I’m nearing the end of my 2 week break from photography.  There are lots of new shots on the horizon so before all hell breaks loose I figured I should share some of the rest of the edits from Beltcraft.  The next shot I wanted to feel a bit claustrophobic, so I moved in a lot of junk around the model and used a speedlight to highlight her and darken the background.  The postprocessing then compliments the image I was aiming for, with a dark, painterly feel to it.  It is quite a contrast to the punchy colours of the previous edits but I like to keep things varied.

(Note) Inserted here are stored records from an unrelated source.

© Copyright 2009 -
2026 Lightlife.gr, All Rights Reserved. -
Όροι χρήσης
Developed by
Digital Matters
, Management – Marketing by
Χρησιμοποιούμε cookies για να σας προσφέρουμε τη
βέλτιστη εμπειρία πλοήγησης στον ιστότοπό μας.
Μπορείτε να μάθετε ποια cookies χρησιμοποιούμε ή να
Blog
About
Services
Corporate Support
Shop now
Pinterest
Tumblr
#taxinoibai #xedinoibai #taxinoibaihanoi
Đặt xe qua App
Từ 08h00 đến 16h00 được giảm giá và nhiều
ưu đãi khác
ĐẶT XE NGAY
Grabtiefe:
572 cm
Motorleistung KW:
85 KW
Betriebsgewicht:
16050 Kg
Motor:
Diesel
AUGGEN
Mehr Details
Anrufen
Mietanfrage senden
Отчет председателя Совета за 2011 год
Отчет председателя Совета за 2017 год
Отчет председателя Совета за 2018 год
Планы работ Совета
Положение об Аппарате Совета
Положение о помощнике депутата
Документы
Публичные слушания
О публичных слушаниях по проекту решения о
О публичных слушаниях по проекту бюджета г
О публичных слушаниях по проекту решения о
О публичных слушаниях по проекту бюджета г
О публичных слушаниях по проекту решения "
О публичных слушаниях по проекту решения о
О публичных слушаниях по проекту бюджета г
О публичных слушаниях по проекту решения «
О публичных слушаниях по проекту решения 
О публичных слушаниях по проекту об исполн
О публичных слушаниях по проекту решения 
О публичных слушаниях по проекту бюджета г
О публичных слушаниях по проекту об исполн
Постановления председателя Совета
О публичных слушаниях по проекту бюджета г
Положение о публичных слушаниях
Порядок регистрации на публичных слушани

The shot below was one I had in mind when I booked Beltcraft.  There is a lot of vintage Americana type stuff in there and I really wanted to use some of it in a shot.  Many shots I’ve seen in Beltcraft either shoot with a very wide aperture and therefore don’t make use of the background, or just stick a naked model up against a wall ( nothing wrong with that, but I was after something different here ).  I wasn’t sure this was going to work until I got it into post and applied some filters to give it that vintage look I was after.  A lot of people think filters are cheating, but I love them when used correctly and in this case I knew which one I’d be applying when I took the shot ( Nike Analog FX 2, plus some hand cranking of levels etc ).


Finally, this shot was pretty simple, I used window light for a strong backlight and a slight flare, then used a constant light from the front to fill in the face.  The idea here was to contrast the lovely model and dress with the decrepit surroundings.  The colours all complemented each other as well for a general “red” theme which was also in the back of my mind.